Human Language Technology Research Institute, University of Texas at Dallas, Richardson, Texas 75083-0688, USA.
J Am Med Inform Assoc. 2011 Sep-Oct;18(5):594-600. doi: 10.1136/amiajnl-2011-000153.
A supervised machine learning approach to discover relations between medical problems, treatments, and tests mentioned in electronic medical records.
A single support vector machine classifier was used to identify relations between concepts and to assign their semantic type. Several resources such as Wikipedia, WordNet, General Inquirer, and a relation similarity metric inform the classifier.

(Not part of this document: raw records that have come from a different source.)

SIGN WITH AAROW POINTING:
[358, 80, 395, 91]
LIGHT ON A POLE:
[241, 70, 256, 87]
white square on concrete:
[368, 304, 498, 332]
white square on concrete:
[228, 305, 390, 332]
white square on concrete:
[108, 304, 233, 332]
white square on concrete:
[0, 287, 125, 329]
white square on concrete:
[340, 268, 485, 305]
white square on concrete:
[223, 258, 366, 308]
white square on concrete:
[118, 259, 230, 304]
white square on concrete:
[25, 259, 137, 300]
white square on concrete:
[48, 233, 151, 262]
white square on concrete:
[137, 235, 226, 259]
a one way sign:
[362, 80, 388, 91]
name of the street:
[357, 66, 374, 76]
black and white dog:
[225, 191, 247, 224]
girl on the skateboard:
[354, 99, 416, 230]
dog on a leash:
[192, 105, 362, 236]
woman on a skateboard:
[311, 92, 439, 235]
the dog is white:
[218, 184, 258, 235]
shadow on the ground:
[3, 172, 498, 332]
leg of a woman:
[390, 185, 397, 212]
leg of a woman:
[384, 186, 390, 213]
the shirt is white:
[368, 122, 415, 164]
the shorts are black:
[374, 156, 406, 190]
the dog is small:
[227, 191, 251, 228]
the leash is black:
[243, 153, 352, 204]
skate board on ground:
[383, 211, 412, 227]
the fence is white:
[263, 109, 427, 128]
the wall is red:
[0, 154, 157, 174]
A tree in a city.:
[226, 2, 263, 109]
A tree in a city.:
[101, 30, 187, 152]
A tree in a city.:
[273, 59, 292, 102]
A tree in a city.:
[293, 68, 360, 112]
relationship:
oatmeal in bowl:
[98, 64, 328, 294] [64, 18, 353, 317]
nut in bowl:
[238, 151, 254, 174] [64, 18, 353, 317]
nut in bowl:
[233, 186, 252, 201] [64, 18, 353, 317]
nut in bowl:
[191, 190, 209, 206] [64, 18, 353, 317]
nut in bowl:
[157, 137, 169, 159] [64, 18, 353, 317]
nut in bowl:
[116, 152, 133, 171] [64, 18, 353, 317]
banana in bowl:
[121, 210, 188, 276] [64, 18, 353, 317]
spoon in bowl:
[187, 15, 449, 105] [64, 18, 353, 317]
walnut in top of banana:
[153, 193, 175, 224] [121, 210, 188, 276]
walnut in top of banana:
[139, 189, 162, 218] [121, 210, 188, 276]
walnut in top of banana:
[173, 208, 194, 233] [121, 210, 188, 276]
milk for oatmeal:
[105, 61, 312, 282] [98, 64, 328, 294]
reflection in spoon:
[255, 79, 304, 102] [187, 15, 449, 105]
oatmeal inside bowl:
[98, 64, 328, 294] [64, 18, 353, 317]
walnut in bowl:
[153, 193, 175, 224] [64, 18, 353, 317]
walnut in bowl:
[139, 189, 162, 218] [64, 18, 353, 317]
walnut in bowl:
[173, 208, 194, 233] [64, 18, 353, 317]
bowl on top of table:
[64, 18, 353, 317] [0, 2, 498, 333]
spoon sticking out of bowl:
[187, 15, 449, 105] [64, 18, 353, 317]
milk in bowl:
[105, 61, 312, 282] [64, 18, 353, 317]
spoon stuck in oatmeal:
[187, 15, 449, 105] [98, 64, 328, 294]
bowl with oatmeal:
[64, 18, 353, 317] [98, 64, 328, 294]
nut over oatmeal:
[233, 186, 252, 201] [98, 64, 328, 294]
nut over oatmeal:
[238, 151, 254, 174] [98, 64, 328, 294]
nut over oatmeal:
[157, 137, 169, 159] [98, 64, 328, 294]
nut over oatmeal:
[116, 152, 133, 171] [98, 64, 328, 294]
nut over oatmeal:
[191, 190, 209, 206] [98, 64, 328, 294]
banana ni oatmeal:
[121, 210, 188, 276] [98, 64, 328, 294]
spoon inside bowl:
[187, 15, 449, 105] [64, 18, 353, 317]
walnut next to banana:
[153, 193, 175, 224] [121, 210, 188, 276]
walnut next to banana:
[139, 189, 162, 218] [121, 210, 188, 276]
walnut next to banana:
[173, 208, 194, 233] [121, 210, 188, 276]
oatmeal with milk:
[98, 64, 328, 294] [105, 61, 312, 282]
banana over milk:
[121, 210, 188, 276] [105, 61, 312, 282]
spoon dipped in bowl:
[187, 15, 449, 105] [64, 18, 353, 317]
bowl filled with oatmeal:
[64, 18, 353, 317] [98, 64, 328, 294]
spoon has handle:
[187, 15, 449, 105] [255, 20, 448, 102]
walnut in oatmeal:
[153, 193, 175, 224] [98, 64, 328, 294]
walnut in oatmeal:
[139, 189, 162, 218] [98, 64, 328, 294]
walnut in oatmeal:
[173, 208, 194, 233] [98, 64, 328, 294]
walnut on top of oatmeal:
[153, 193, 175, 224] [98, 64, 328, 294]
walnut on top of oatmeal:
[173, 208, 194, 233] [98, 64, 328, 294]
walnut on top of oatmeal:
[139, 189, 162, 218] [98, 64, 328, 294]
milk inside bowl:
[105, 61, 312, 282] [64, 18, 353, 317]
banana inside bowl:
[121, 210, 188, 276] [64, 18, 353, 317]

The techniques reported in this paper were evaluated in the 2010 i2b2 Challenge and obtained the highest F1 score for the relation extraction task. When gold standard data for concepts and assertions were available, F1 was 73.7, precision was 72.0, and recall was 75.3. F1 is defined as 2PrecisionRecall/(Precision+Recall). Alternatively, when concepts and assertions were discovered automatically, F1 was 48.4, precision was 57.6, and recall was 41.7.
Although a rich set of features was developed for the classifiers presented in this paper, little knowledge mining was performed from medical ontologies such as those found in UMLS. Future studies should incorporate features extracted from such knowledge sources, which we expect to further improve the results. Moreover, each relation discovery was treated independently. Joint classification of relations may further improve the quality of results. Also, joint learning of the discovery of concepts, assertions, and relations may also improve the results of automatic relation extraction.

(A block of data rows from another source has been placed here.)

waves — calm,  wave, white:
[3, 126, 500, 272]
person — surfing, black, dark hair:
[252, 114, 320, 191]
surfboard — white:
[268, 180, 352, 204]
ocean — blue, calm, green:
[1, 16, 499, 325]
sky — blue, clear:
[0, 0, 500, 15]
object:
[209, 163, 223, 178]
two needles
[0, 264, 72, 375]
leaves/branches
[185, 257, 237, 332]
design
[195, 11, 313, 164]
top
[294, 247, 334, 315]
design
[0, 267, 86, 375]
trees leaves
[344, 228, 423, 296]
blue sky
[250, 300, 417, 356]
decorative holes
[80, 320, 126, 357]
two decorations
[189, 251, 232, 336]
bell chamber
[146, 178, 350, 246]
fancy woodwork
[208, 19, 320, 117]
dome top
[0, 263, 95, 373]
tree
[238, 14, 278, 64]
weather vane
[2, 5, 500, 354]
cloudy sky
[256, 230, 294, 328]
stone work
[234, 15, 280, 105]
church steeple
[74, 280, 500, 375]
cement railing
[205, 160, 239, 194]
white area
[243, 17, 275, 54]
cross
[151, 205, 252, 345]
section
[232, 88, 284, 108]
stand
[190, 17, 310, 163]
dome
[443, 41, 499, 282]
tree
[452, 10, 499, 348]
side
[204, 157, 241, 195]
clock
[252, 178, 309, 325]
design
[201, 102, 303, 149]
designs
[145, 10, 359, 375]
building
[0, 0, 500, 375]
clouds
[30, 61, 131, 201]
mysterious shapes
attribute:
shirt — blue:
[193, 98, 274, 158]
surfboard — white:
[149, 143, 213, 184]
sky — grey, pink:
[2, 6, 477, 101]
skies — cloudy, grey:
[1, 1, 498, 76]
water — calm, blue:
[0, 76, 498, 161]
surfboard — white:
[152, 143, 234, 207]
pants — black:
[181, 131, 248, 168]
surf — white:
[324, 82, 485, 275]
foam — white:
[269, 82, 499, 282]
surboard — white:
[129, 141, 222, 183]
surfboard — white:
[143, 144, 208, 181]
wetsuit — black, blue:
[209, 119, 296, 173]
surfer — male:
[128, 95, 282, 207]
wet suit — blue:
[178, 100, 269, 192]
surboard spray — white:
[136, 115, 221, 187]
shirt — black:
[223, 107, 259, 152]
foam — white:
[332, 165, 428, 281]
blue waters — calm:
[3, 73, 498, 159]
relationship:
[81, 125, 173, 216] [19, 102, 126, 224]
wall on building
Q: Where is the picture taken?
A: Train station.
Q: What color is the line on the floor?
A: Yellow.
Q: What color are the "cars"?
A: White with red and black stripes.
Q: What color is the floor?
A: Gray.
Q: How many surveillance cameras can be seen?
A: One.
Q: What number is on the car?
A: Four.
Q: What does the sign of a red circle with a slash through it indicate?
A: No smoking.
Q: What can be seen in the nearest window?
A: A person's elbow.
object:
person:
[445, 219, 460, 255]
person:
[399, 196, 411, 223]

Lexical and contextual features proved to be very important in relation extraction from medical texts. When they are not available to the classifier, the F1 score decreases by 3.7%. In addition, features based on similarity contribute to a decrease of 1.1% when they are not available.
采用有监督机器学习方法,发现电子病历中提到的医疗问题、治疗方法和检测之间的关系。
采用单支持向量机分类器来识别概念之间的关系,并为其分配语义类型。该分类器使用了 Wikipedia、WordNet、General Inquirer 等多种资源以及关系相似性度量标准。
本文报道的技术在 2010 年 i2b2 挑战赛中进行了评估,在关系提取任务中获得了最高的 F1 分数。当有概念和断言的黄金标准数据时,F1 为 73.7,精度为 72.0,召回率为 75.3。F1 的定义为 2PrecisionRecall/(Precision+Recall)。或者,当自动发现概念和断言时,F1 为 48.4,精度为 57.6,召回率为 41.7。
尽管为本文提出的分类器开发了丰富的特征集,但从 UMLS 等医学本体中进行的知识挖掘很少。未来的研究应纳入从这些知识源中提取的特征,我们预计这将进一步提高结果。此外,每个关系发现都是独立处理的。关系的联合分类可能会进一步提高结果的质量。此外,概念、断言和关系的发现的联合学习也可能会提高自动关系提取的结果。
词汇和上下文特征在从医学文本中提取关系时非常重要。当分类器无法获得这些特征时,F1 分数会降低 3.7%。此外,当无法获得基于相似性的特征时,F1 分数会降低 1.1%。